__The task__.
Reproduce the text of every one of the records below word for word. Leave the pictures out of your answer.

__Stored data entries__.
BEGIN

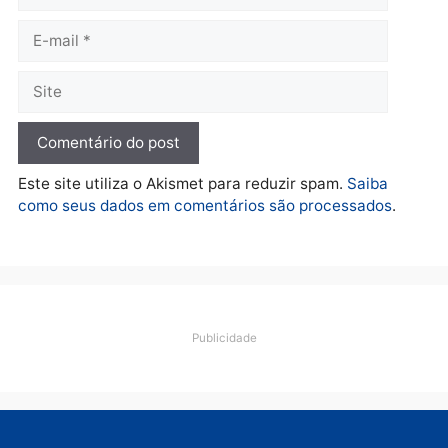
O dinheiro do crime: PF
apreende R$ 2 milhões em
Porto Velho e expõe
esquema milionário de
lavagem
quarta-feira, 05/08/2026 às 12:46
Deixe um comentário
Comentário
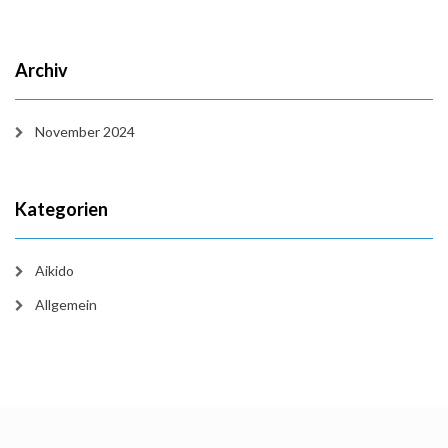
Archiv
November 2024
Kategorien
Aikido
Allgemein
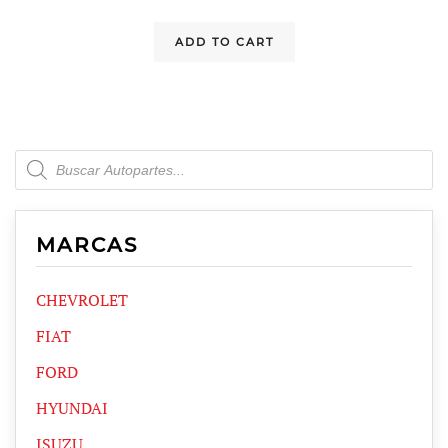
ADD TO CART
Products
search
MARCAS
CHEVROLET
FIAT
FORD
HYUNDAI
ISUZU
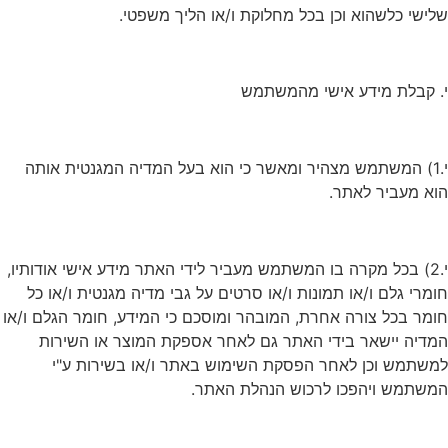
שלישי כלשהוא וכן בכל מחלוקת ו/או הליך משפטי.
י. קבלת מידע אישי מהמשתמש
י.1) המשתמש מצהיר ומאשר כי הוא בעל המדיה המגנטית אותה
הוא מעביר לאתר.
י.2) בכל מקרה בו המשתמש מעביר לידי האתר מידע אישי אודותיו,
חומרי גלם ו/או תמונות ו/או סרטים על גבי מדיה מגנטית ו/או כל
חומר בכל צורה אחרת, המובהר ומוסכם כי המידע, חומר הגלם ו/או
המדיה יישאר בידי האתר גם לאחר אספקת המוצר או השירות
למשתמש וכן לאחר הפסקת השימוש באתר ו/או בשירות ע"י
המשתמש ויהפכו לרכוש הנהלת האתר.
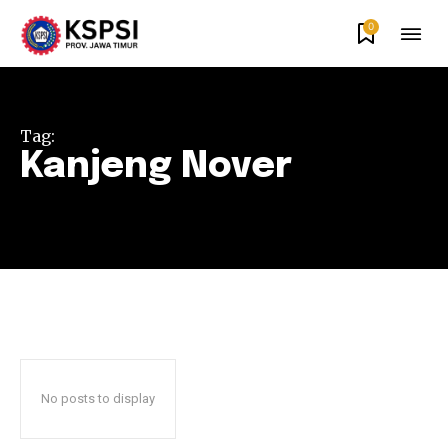
0
Tag:
Kanjeng Nover
No posts to display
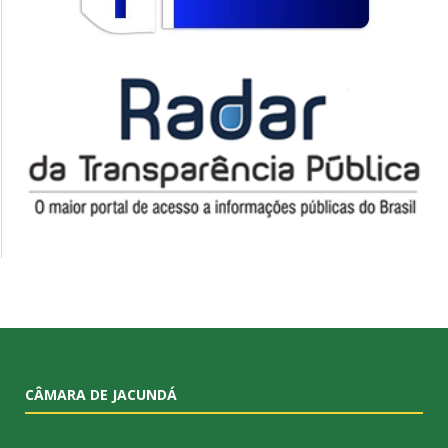
CÂMARA DE JACUNDÁ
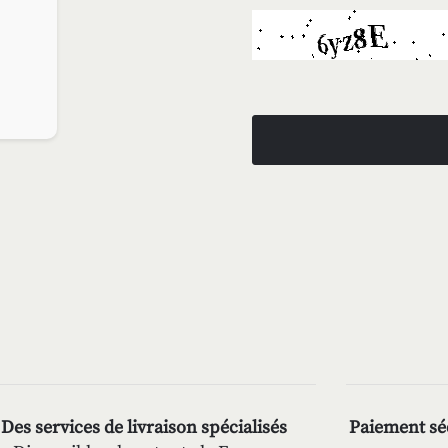
Des services de livraison spécialisés
Paiement séc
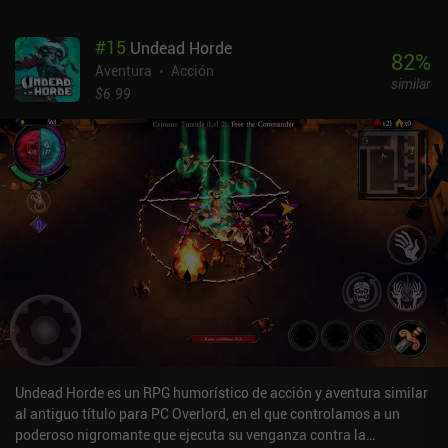
nuestro medidor de resistencia y permanecer alerta ante los
ataques que se aproximan. Los movimientos "finalizadores" son
#
15
Undead Horde
especialmente espectaculares, pero también difíciles de ejecutar
82
%
cuando nuestra atención está constantemente dividida entre
Aventura
Acción
similar
varios objetivos. Como port de un juego con controles muy
$6.99
elaborados, No Place for Bravery se disfruta mejor en PC o
consola. La versión para móviles carece de optimizaciones, la
interfaz de usuario es extremadamente pequeña, y nuestro
personaje parece casi imposible de manejar sólo con los controles
táctiles. Por suerte, el juego es compatible con mandos Bluetooth,
y tener una pantalla grande también ayuda. Personalmente, tengo
sentimientos encontrados sobre el juego. Por un lado, sus ajustes
de dificultad se pueden afinar para eliminar todas las
frustraciones del sistema de combate y hacerlo más fácil de
disfrutar con los controles táctiles. Por otro lado, el combate
desempeña un papel importante en el juego en general, y dominar
sus partes complicadas está pensado para que los aficionados a
los juegos de acción desafiantes se sientan recompensados. Así
que tenlo en cuenta antes de decidirte a jugar a este juego en el
Undead Horde es un RPG humorístico de acción y aventura similar
móvil o en otra plataforma. No Place for Bravery es un juego
al antiguo título para PC Overlord, en el que controlamos a un
premium de 4,99 $ sin anuncios ni iAP. A pesar de sus pocos
poderoso nigromante que ejecuta su venganza contra la
defectos, en general es un gran juego que me cautivó lo suficiente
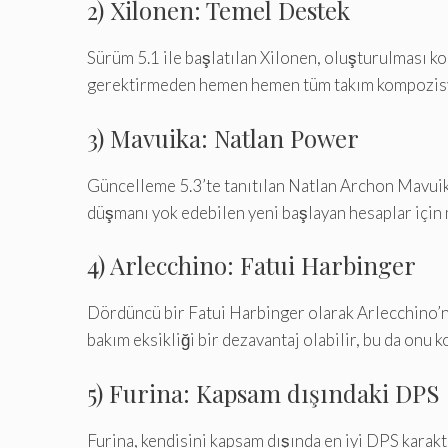
2) Xilonen: Temel Destek
Sürüm 5.1 ile başlatılan Xilonen, oluşturulması k
gerektirmeden hemen hemen tüm takım kompozisyonl
3) Mavuika: Natlan Power
Güncelleme 5.3’te tanıtılan Natlan Archon Mavuika
düşmanı yok edebilen yeni başlayan hesaplar için 
4) Arlecchino: Fatui Harbinger
Dördüncü bir Fatui Harbinger olarak Arlecchino’nun
bakım eksikliği bir dezavantaj olabilir, bu da onu 
5) Furina: Kapsam dışındaki DPS
Furina, kendisini kapsam dışında en iyi DPS karakte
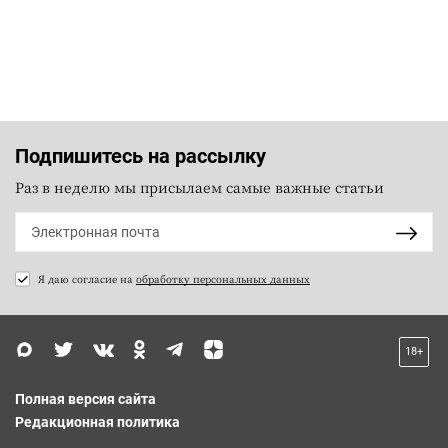
Подпишитесь на рассылку
Раз в неделю мы присылаем самые важные статьи
Я даю согласие на
обработку персональных данных
18+
Полная версия сайта
Редакционная политика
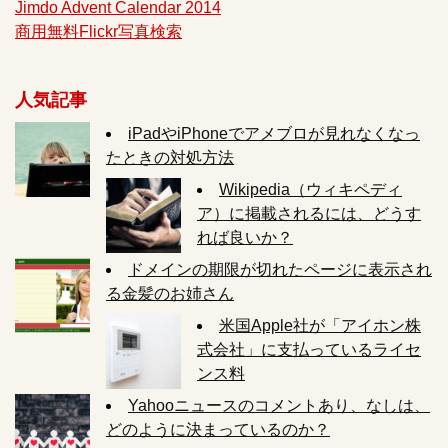
Jimdo Advent Calendar 2014
商用無料Flickr写真検索
人気記事
iPadやiPhoneでアメブロが見れなくなっ
たときの対処方法
Wikipedia（ウィキペディ
ア）に掲載されるには、どうす
れば良いか？
ドメインの期限が切れたページに表示され
る金髪のお姉さん
米国Apple社が「アイホン株
式会社」に支払っているライセ
ンス料
Yahooニュースのコメントあり、なしは、
どのように決まっているのか？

END

__Result of this task__.
O dinheiro do crime: PF
apreende R$ 2 milhões em
Porto Velho e expõe
esquema milionário de
lavagem
quarta-feira, 05/08/2026 às 12:46
Deixe um comentário
Comentário
Archiv
November 2024
Kategorien
Aikido
Allgemein
ADD TO CART
Products
search
MARCAS
CHEVROLET
FIAT
FORD
HYUNDAI
ISUZU
שלישי כלשהוא וכן בכל מחלוקת ו/או הליך משפטי.
י. קבלת מידע אישי מהמשתמש
י.1) המשתמש מצהיר ומאשר כי הוא בעל המדיה המגנטית אותה
הוא מעביר לאתר.
י.2) בכל מקרה בו המשתמש מעביר לידי האתר מידע אישי אודותיו,
חומרי גלם ו/או תמונות ו/או סרטים על גבי מדיה מגנטית ו/או כל
חומר בכל צורה אחרת, המובהר ומוסכם כי המידע, חומר הגלם ו/או
המדיה יישאר בידי האתר גם לאחר אספקת המוצר או השירות
למשתמש וכן לאחר הפסקת השימוש באתר ו/או בשירות ע"י
המשתמש ויהפכו לרכוש הנהלת האתר.
0
Tag:
Kanjeng Nover
No posts to display
CÂMARA DE JACUNDÁ
Des services de livraison spécialisés
Paiement séc
nuestro medidor de resistencia y permanecer alerta ante los
ataques que se aproximan. Los movimientos "finalizadores" son
#
15
Undead Horde
especialmente espectaculares, pero también difíciles de ejecutar
82
%
cuando nuestra atención está constantemente dividida entre
Aventura
Acción
similar
varios objetivos. Como port de un juego con controles muy
$6.99
elaborados, No Place for Bravery se disfruta mejor en PC o
consola. La versión para móviles carece de optimizaciones, la
interfaz de usuario es extremadamente pequeña, y nuestro
personaje parece casi imposible de manejar sólo con los controles
táctiles. Por suerte, el juego es compatible con mandos Bluetooth,
y tener una pantalla grande también ayuda. Personalmente, tengo
sentimientos encontrados sobre el juego. Por un lado, sus ajustes
de dificultad se pueden afinar para eliminar todas las
frustraciones del sistema de combate y hacerlo más fácil de
disfrutar con los controles táctiles. Por otro lado, el combate
desempeña un papel importante en el juego en general, y dominar
sus partes complicadas está pensado para que los aficionados a
los juegos de acción desafiantes se sientan recompensados. Así
que tenlo en cuenta antes de decidirte a jugar a este juego en el
Undead Horde es un RPG humorístico de acción y aventura similar
móvil o en otra plataforma. No Place for Bravery es un juego
al antiguo título para PC Overlord, en el que controlamos a un
premium de 4,99 $ sin anuncios ni iAP. A pesar de sus pocos
poderoso nigromante que ejecuta su venganza contra la
defectos, en general es un gran juego que me cautivó lo suficiente
2) Xilonen: Temel Destek
Sürüm 5.1 ile başlatılan Xilonen, oluşturulması k
gerektirmeden hemen hemen tüm takım kompozisyonl
3) Mavuika: Natlan Power
Güncelleme 5.3’te tanıtılan Natlan Archon Mavuika
düşmanı yok edebilen yeni başlayan hesaplar için 
4) Arlecchino: Fatui Harbinger
Dördüncü bir Fatui Harbinger olarak Arlecchino’nun
bakım eksikliği bir dezavantaj olabilir, bu da onu 
5) Furina: Kapsam dışındaki DPS
Furina, kendisini kapsam dışında en iyi DPS karakte
Подпишитесь на рассылку
Раз в неделю мы присылаем самые важные статьи
Я даю согласие на
обработку персональных данных
18+
Полная версия сайта
Редакционная политика
Jimdo Advent Calendar 2014
商用無料Flickr写真検索
人気記事
iPadやiPhoneでアメブロが見れなくなっ
たときの対処方法
Wikipedia（ウィキペディ
ア）に掲載されるには、どうす
れば良いか？
ドメインの期限が切れたページに表示され
る金髪のお姉さん
米国Apple社が「アイホン株
式会社」に支払っているライセ
ンス料
Yahooニュースのコメントあり、なしは、
どのように決まっているのか？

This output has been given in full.